For developers, proximity of a metro station does not only guarantee fast commercialization of the project. It also offers a bit more freedom in setting prices, both as regards the prices of residential units for sale as well as rents in office projects. As at the end of Q2 2018, the average prices of flats on offer in the districts crossed by the second metro line are: PLN 10,600 per m² in Praga Północ, PLN 27,400 per m² in Śródmieście and PLN 11,000 PLN per m² in Wola. However, in the case of projects located near metro stations, buyers need to pay a lot more. The biggest differences are visible in the Wola district, where the asking prices in the analysed projects amounted to around PLN 15,800 per m², which is 44% more than the average for the district. It is worth to note that apart from the metro line, the proximity of the city centre and the uniqueness of analysed projects are the most important here. In Śródmieście it was about 30% more. The average asking price in the analysed projects was over PLN 35,700 per m². Such high prices are mainly driven by the considerable share of apartments in the offer, especially in the unique Złota 44 project. As at the end of Q2 2018, flats in projects located near metro stations in Praga Północ were more expensive by 8% than the average asking price in the district. In the case of this district, it is important to note that as many as 62% of the units on offer are located near the existing metro stations, and another 35% are located near the new Szwedzka metro station.

What can we expect when subsequent metro stations are completed?

We already know the schedule of works needed to complete the second metro line, and deadlines are the only parameters that can change. Currently, six more stations are under construction, three in each direction. They are scheduled for completion in late 2019. The further the metro moves away from the centre, the higher the share of residential buildings in the immediate vicinity of the planned stations. There are currently about 1,300 units already under construction. Examples of office projects that deserve a mention are the Wola Retro complex at Skierniewicka Street, and the multifunctional Bohema project at Szwedzka Street. Also noteworthy is the concept of further development of Port Praski, where the new office ‘City’ is to be constructed next to the Stadion Narodowy metro station. The purpose of undeveloped land intended for commercial development is to enliven this part of the city and create new jobs close to the place of residence, so that the development structure of the district is more diverse.

The metro stations that are under construction and planned are already strongly affecting the prices of residential units on offer. Currently, most investments are being constructed on the right side of the Vistula at Szwedzka Street and Trocka Street, and near the Płocka station in Wola. The prices of these units start at PLN 7,500 per m² and reach almost PLN 14,000 per m².

In a few years, the metro line will reach Chrzanów and Bródno, where developers are competing for the best investment land. However, these are only remote plans at this point.
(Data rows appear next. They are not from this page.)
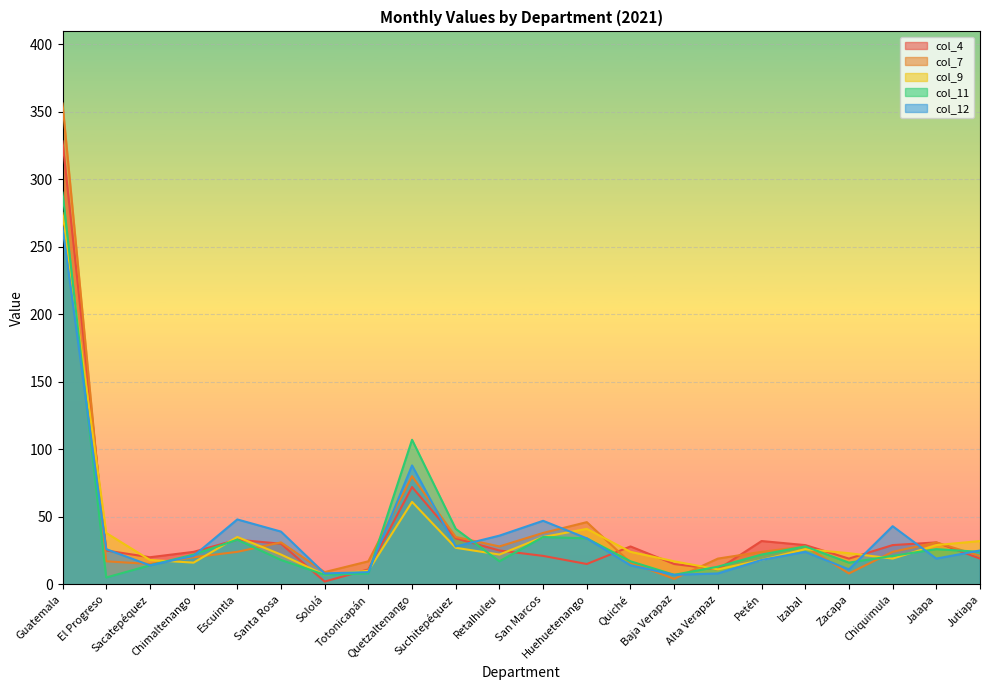

What is the total value across all series at Huehuetenango?

170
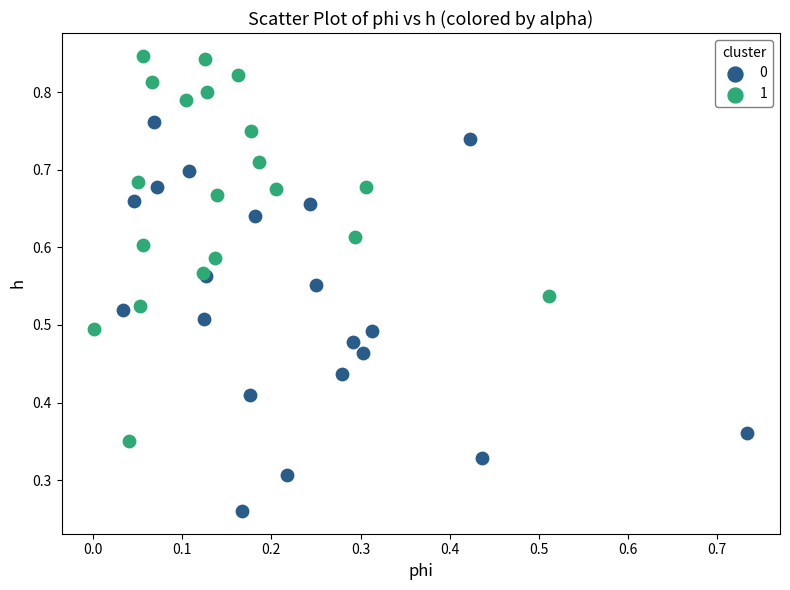

What are all the series names shown in the legend?

0, 1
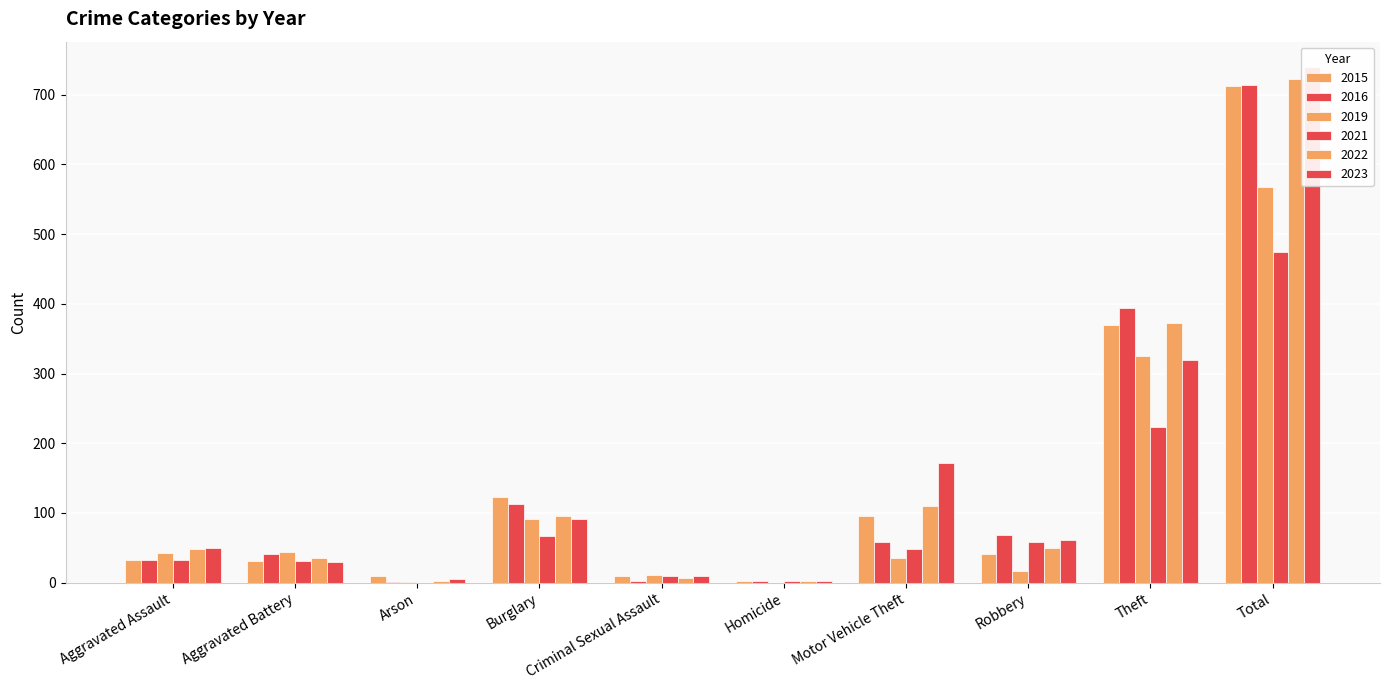

What is the difference between the maximum and minimum values in the 2021 series?

474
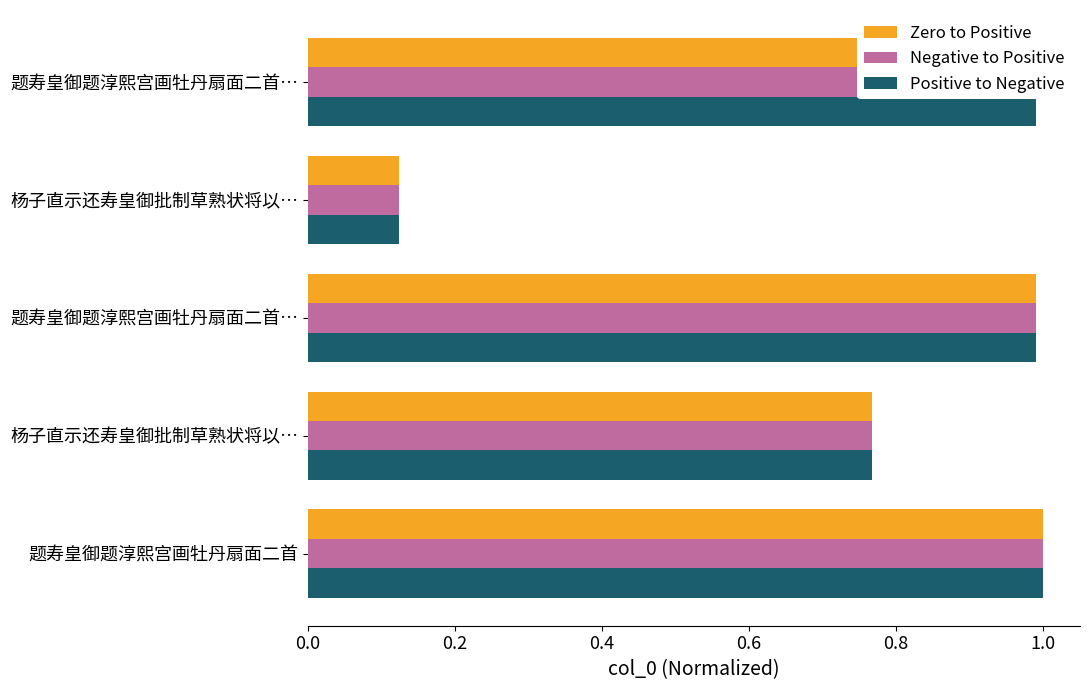

What are all the series names shown in the legend?

Zero to Positive, Negative to Positive, Positive to Negative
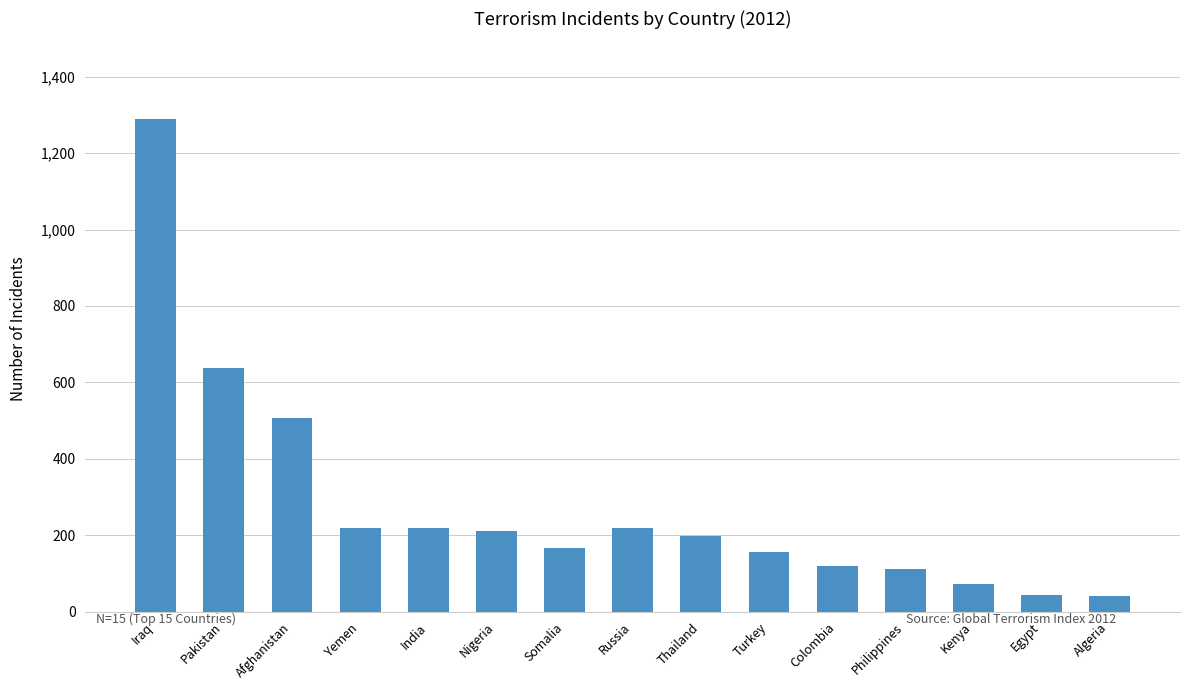

What is the average value?

281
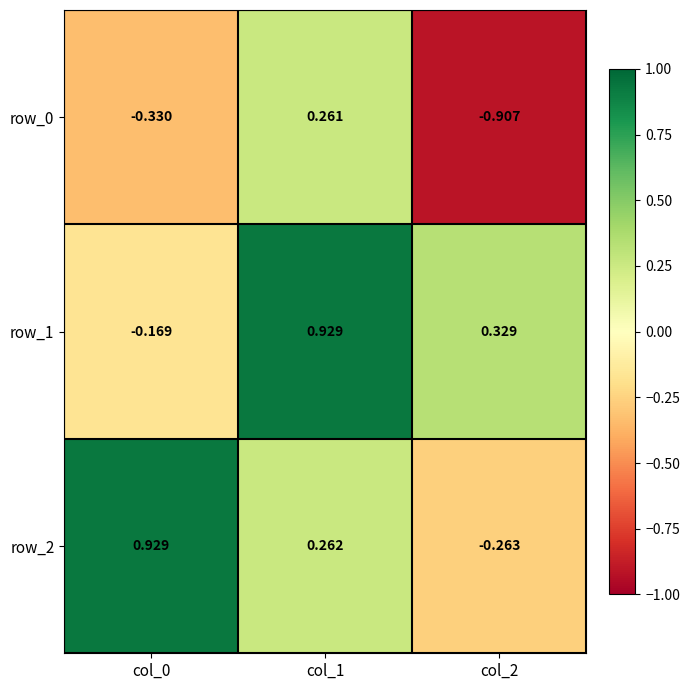

Is the value of row_1 at col_0 greater than the value of row_2 at col_0?

No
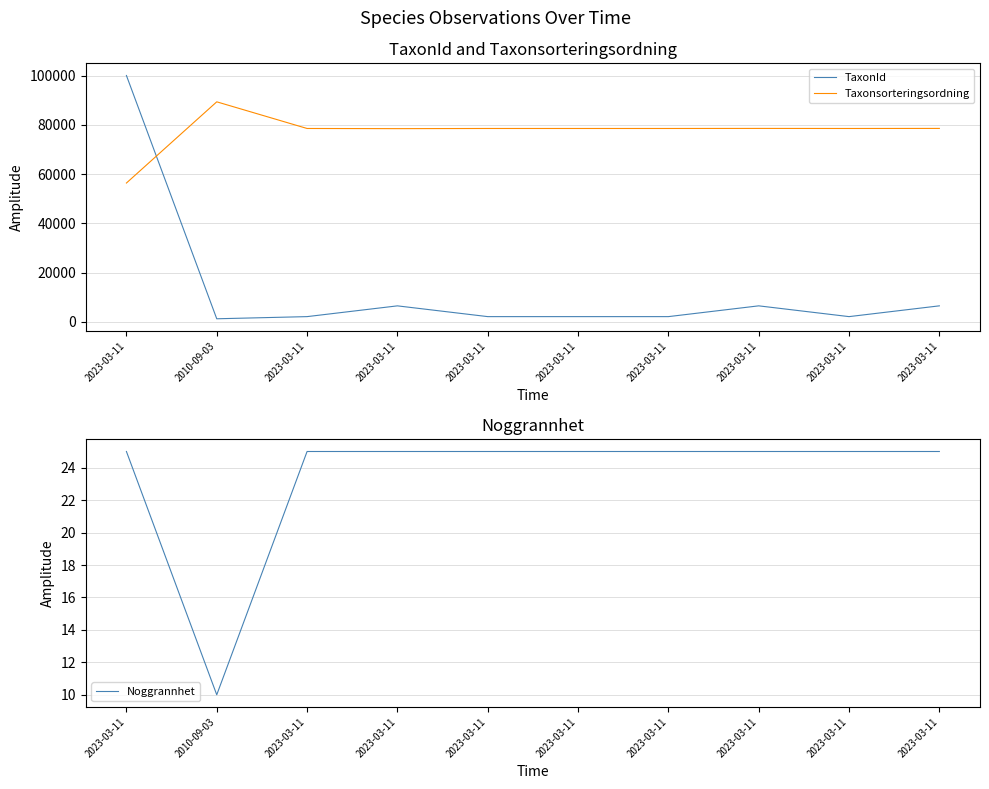

Where is the first local minimum for Noggrannhet?

2010-09-03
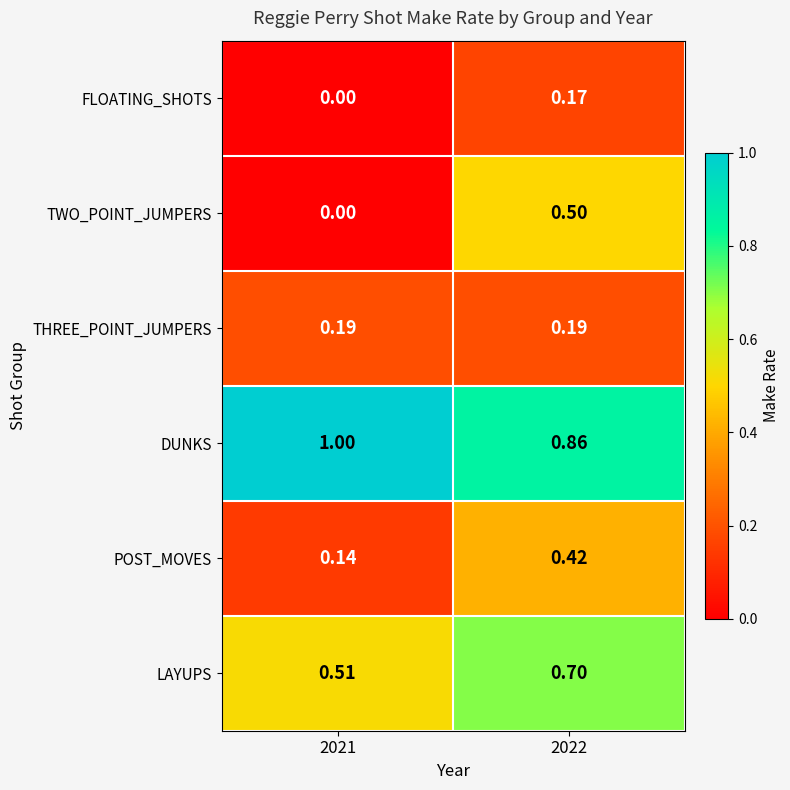

What is the total value across all series at 2022?

2.8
It is important to stress that there are still undeveloped plots within the reach of the existing stations of the second metro line that will become even more important in the coming years, among all the land at Syreny Street or a part of the area formerly occupied by the Sarmata sports club at Płocka Street. One can also expect old buildings to be demolished. For example, the former AlmaMer school building near the Płocka metro station is a perfect candidate.